Locali pubblici: giorni contati per i fumatori

Il 29 dicembre prossimo il divieto di fumo sarà legge: il problema affrontato in un convegno organizzato da Uniascom

Quel che è certo è che partirà “all’Italiana”, con un sacco di dubbi e di regolamenti non ancora definiti, e quel che è altrettanto certo è che partirà tra poco, proprio la vigilia di Capodanno: entro quel giorno i fumatori dovranno mettersi il cuore in pace, e dimenticarsi di fumare come se niente fosse una sigaretta a metà pasto, o davanti ad un Martini, quando escono per una serata in compagnia.
Entrerà in vigore infatti proprio il 29 dicembre la legge sul divieto di fumare nei pubblici esercizi. Una legge rigida, in regola con le norme anti fumo che stanno prendendo piede internazionalmente ma che prevede però delle deroghe, in cambio di precisi comportamenti dei gestori. Comportamenti però gravossisimi, che sono stati oggetto di un vivace dibattito organizzato da Uniascom e Fipe – la Federazione Italiana Pubblici Esercizi – e che si è svolto nella sala convegni di Uniascom, in via Valle Venosta 4 a Varese.

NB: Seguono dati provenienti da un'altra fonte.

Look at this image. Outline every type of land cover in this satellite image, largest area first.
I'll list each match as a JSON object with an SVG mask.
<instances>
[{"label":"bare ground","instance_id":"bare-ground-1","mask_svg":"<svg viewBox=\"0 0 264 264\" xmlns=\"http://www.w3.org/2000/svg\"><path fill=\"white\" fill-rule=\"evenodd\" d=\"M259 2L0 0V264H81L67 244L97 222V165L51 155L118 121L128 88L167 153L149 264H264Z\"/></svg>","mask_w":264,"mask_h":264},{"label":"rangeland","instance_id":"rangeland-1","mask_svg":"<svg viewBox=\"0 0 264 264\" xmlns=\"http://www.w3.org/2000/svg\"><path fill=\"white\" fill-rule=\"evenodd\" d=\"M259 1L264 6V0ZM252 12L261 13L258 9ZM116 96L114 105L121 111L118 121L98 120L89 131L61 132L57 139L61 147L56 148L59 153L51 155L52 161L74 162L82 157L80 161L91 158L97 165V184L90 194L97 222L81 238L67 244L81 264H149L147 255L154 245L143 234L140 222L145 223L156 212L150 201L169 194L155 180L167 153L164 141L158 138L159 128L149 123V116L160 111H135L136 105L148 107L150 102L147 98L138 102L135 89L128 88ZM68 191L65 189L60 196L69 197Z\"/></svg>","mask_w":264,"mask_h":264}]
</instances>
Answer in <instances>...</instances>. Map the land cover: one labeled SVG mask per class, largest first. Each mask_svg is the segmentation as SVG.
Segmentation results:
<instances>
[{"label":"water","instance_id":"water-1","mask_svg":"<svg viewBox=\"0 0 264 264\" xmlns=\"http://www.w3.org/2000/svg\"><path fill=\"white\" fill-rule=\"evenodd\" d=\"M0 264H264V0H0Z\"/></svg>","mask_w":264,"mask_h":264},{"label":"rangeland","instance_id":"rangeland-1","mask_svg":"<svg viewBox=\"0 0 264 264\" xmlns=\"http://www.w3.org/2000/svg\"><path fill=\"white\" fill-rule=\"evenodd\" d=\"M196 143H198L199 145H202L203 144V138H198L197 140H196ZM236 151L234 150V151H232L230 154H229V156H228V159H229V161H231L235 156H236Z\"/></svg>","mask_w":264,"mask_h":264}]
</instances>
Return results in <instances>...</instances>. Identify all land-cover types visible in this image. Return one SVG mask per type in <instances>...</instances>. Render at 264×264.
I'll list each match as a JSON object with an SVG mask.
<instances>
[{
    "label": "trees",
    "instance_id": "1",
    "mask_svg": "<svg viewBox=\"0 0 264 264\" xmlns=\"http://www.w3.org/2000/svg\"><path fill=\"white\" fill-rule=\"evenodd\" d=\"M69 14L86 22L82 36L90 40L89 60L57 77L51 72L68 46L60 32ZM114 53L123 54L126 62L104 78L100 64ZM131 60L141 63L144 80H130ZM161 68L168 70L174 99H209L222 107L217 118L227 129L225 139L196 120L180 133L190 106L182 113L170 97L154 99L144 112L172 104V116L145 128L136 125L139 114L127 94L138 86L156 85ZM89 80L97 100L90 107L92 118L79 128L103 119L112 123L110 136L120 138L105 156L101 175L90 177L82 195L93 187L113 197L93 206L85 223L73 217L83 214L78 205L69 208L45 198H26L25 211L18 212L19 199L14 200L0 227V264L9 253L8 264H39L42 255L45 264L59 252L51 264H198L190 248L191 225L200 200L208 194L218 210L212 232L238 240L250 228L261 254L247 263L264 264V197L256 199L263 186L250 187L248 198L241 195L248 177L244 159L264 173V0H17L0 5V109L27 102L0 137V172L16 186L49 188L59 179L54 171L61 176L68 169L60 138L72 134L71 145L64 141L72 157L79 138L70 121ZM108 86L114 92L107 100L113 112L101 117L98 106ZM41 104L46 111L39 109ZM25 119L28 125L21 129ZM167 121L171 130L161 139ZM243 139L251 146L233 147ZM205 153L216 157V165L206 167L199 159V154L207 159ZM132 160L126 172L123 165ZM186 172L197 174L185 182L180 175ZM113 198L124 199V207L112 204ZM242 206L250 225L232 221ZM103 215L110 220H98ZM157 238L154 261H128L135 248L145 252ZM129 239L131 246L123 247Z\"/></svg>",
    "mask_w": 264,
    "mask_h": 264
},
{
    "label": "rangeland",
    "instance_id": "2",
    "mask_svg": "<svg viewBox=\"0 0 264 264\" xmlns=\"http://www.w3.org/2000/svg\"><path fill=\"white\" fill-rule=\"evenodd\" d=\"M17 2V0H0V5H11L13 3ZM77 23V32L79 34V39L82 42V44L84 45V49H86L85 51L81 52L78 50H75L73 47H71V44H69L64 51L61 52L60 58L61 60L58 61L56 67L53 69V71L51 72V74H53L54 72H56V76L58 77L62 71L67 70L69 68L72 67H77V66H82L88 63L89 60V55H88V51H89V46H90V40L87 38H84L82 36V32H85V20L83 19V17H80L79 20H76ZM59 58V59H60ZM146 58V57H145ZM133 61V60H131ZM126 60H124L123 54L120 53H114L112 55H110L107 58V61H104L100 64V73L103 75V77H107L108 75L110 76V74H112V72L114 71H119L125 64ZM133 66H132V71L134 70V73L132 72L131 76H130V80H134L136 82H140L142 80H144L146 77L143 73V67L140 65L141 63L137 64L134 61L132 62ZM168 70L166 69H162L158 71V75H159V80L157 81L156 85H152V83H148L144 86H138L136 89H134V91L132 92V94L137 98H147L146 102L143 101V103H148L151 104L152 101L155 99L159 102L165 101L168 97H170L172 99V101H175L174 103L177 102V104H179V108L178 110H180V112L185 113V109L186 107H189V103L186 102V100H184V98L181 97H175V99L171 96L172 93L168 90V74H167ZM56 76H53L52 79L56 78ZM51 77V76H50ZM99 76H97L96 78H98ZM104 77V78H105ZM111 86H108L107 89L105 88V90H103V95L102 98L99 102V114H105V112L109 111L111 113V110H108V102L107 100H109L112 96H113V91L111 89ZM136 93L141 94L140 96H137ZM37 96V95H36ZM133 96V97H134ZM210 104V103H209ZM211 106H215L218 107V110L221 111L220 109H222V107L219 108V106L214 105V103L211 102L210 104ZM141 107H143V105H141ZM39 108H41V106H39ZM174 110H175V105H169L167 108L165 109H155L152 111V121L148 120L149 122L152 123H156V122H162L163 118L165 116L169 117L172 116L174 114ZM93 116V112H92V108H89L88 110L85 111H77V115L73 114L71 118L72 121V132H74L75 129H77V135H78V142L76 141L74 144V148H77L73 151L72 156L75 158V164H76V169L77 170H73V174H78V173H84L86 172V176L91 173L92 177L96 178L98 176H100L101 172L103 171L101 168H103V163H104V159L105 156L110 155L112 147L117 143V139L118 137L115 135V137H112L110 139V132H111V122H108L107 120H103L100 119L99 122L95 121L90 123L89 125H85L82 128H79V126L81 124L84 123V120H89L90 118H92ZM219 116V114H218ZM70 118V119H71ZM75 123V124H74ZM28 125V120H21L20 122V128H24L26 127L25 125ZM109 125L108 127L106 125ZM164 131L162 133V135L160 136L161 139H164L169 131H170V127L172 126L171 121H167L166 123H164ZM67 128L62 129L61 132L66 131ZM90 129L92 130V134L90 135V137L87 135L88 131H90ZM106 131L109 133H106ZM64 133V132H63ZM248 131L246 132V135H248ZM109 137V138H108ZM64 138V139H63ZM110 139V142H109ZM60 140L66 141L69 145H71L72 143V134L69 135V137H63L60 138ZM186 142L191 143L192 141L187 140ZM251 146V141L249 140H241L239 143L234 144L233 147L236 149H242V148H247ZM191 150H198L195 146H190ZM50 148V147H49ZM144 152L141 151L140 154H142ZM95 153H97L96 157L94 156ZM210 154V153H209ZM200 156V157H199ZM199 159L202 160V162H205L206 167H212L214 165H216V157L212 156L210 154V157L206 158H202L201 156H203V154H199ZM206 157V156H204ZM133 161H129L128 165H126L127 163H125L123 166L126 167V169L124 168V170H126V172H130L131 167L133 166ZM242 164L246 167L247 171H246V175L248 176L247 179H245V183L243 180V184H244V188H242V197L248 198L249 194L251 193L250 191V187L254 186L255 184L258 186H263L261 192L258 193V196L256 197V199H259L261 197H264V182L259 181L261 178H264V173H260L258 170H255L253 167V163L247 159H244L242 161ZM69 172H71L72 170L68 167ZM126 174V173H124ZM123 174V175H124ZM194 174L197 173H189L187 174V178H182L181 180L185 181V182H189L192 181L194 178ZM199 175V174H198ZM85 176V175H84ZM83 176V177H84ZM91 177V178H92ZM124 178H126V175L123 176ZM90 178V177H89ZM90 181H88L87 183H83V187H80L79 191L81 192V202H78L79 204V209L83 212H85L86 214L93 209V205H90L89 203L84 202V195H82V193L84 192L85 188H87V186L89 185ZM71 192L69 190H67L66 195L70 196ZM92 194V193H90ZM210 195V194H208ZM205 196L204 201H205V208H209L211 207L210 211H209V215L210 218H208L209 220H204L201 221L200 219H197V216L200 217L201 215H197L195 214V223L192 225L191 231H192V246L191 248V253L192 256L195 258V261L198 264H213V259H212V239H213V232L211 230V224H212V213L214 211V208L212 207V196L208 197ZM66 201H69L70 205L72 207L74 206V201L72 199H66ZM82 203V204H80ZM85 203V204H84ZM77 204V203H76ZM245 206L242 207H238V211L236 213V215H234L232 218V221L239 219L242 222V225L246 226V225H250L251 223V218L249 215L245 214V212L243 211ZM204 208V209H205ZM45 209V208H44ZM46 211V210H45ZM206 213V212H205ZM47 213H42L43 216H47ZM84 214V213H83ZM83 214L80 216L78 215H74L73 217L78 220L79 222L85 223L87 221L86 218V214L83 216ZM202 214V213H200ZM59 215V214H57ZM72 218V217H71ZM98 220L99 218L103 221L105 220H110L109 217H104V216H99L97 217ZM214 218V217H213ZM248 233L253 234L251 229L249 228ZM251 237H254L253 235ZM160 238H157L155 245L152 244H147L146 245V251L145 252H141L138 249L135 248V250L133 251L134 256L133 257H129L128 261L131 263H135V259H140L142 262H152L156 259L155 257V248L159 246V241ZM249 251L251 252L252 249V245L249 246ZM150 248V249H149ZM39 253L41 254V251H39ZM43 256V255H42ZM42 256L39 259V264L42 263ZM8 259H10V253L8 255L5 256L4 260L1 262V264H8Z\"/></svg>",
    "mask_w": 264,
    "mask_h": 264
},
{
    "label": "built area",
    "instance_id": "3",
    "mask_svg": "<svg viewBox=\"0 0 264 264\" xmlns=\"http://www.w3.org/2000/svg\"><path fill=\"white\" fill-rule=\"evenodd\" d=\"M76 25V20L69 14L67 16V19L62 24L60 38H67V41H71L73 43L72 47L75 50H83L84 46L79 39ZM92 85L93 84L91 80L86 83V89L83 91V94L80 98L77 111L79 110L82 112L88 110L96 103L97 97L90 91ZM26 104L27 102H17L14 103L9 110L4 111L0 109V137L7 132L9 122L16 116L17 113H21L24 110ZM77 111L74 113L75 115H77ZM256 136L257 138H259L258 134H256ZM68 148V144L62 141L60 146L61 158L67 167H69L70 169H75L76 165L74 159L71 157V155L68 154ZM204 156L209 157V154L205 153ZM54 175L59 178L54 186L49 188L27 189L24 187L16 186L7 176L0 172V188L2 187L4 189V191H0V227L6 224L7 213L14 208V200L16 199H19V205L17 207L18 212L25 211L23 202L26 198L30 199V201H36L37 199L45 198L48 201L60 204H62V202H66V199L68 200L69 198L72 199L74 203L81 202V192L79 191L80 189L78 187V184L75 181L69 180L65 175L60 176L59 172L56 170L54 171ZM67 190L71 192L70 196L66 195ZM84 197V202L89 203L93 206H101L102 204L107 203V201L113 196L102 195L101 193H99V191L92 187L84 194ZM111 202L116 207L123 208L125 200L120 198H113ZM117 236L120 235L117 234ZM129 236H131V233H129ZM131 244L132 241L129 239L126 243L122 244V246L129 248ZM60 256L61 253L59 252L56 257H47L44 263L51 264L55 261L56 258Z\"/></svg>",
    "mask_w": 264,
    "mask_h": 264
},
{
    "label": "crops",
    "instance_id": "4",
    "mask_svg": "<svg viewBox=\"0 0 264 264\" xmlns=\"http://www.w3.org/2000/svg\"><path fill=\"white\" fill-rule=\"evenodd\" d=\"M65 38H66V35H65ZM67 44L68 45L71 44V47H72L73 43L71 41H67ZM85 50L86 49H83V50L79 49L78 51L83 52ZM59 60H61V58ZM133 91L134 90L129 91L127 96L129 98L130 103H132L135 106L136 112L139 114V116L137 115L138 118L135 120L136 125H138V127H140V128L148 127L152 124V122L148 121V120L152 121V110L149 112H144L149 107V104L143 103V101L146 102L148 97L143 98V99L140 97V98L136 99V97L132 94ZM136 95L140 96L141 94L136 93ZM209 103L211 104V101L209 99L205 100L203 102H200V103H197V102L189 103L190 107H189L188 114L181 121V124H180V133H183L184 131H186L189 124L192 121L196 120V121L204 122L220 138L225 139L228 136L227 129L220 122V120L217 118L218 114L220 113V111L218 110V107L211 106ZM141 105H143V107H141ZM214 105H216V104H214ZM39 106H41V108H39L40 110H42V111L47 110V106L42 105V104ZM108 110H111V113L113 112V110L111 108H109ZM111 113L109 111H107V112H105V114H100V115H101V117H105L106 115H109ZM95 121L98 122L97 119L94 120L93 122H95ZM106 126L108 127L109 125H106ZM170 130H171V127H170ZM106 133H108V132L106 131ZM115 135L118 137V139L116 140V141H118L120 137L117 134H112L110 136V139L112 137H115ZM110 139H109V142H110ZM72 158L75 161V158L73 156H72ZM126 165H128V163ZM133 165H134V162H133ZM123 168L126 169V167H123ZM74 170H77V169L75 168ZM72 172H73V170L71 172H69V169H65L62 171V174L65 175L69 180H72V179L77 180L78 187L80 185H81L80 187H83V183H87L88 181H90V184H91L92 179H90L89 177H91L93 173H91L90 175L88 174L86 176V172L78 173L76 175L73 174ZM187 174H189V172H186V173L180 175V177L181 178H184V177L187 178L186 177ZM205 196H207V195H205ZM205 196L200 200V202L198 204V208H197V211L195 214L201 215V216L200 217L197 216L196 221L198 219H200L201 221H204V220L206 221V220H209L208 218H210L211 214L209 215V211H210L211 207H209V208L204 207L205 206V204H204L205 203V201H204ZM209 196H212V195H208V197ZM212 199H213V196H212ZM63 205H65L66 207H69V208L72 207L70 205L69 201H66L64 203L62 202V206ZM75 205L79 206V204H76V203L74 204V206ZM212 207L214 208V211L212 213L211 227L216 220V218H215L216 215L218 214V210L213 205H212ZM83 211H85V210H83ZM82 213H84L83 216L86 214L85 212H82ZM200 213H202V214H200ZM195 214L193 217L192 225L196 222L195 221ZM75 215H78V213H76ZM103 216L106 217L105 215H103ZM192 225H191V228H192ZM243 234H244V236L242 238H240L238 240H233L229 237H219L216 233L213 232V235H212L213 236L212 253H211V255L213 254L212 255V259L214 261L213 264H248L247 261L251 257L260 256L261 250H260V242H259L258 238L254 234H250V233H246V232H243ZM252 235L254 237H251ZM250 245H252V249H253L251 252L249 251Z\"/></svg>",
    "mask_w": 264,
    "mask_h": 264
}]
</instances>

«Io sono un sostenitore del fatto che non bisogna fumare nei ristoranti: perciò per me questa legge non fa che  migliorare le cose – spiega Giordano Ferrarese, proprietario di ristorante e organizzatore, come presidente della categoria ristoratori di Uniascom, del convegno – Certo però che forse il sistema migliore sarebbe stato  quello, semplicemente, di vietare il fumo nei locali pubblici. Le deroghe che sono state inventate per creare delle sale fumatori all’interno dei locali disposti ad adeguarsi sono macchinosissime, e penalizzano i gestori più piccoli».

Le norme che prevedono il divieto di fumare “nei locali che somministrano alimenti e bevande” (che oltre a ristoranti perciò, comprendono anche bar, alberghi e discoteche) prevede infatti la possibilità di avere delle zone per fumatori ma, oltre ad essere obbligatoriamente di dimensioni inferiori alla metà della zona dove si somministrano gli alimenti , devono avere tutta una serie di accorgimenti come particolari tipi di areazione o delle porte ben chiuse rispetto alla zona non fumatori.

« Sistemi che rendono difficilissimo applicare la legge e anche costoso» precisano. Il consiglio per i piccoli gestori? Sarebbe quello di tagliare la testa al toro, e passare tout court ad un locale senza sigarette.

«Io applico il divieto di fumare da tre anni, e ora vado bene  - spiega Ferrarese – ma non è stato facile: i primi tempi clienti fumatori si arrabbiavano e se ne andavano. Ora semplicemente, i clienti si sono abituati e sono diventati “educati”. Mentre io, da parte mia, ho riservato loro un posto all’esterno il più possibile confortevole, con panchina e vaso gettasigarette. Perché il divieto non è quello di fumare, ma di fumare nei luoghi dove la gente mangia».

«La discoteca ha indubbiamente una dimensione diversa, la maggior parte dei clienti è fatta di fumatori – Spiega Giancarlo Vedovato, presidente Fipe e titolare della discoteca Griffe di Varese – io sono in una situazione fortunata, ho due sale entrambe areate, una delle quali potrebbe essere senza difficoltà attrezzata per i fumatori, senza grossi sforzi. Ma anche riuscendo a dividere gli spazi e creare degli ambienti a norma di legge è proprio la filosofia che cambia, in qualche modo fumatori e non fumatori ballerebbero in ambienti diversi».

Così, quella dei locali antifumo è una vera e propria piccola rivoluzione, a cui è necessario che innanzitutto si adeguino di buon grado gli utenti: «Le sanzioni infatti sono alte, ma è difficile definire chi controlla»  lamentano i gestori. E le loro lamentele serpeggiano non solo tra proprietari di bar e discoteche, ristoranti e alberghi ma anche tra fumatori e non fumatori. Tant’è vero che alla domanda «cosa ne pensa della nuova legge contro il fumo nei pubblici esercizi?» la risposta spesso è stata «ma me lo domanda da fumatore o da titolare?».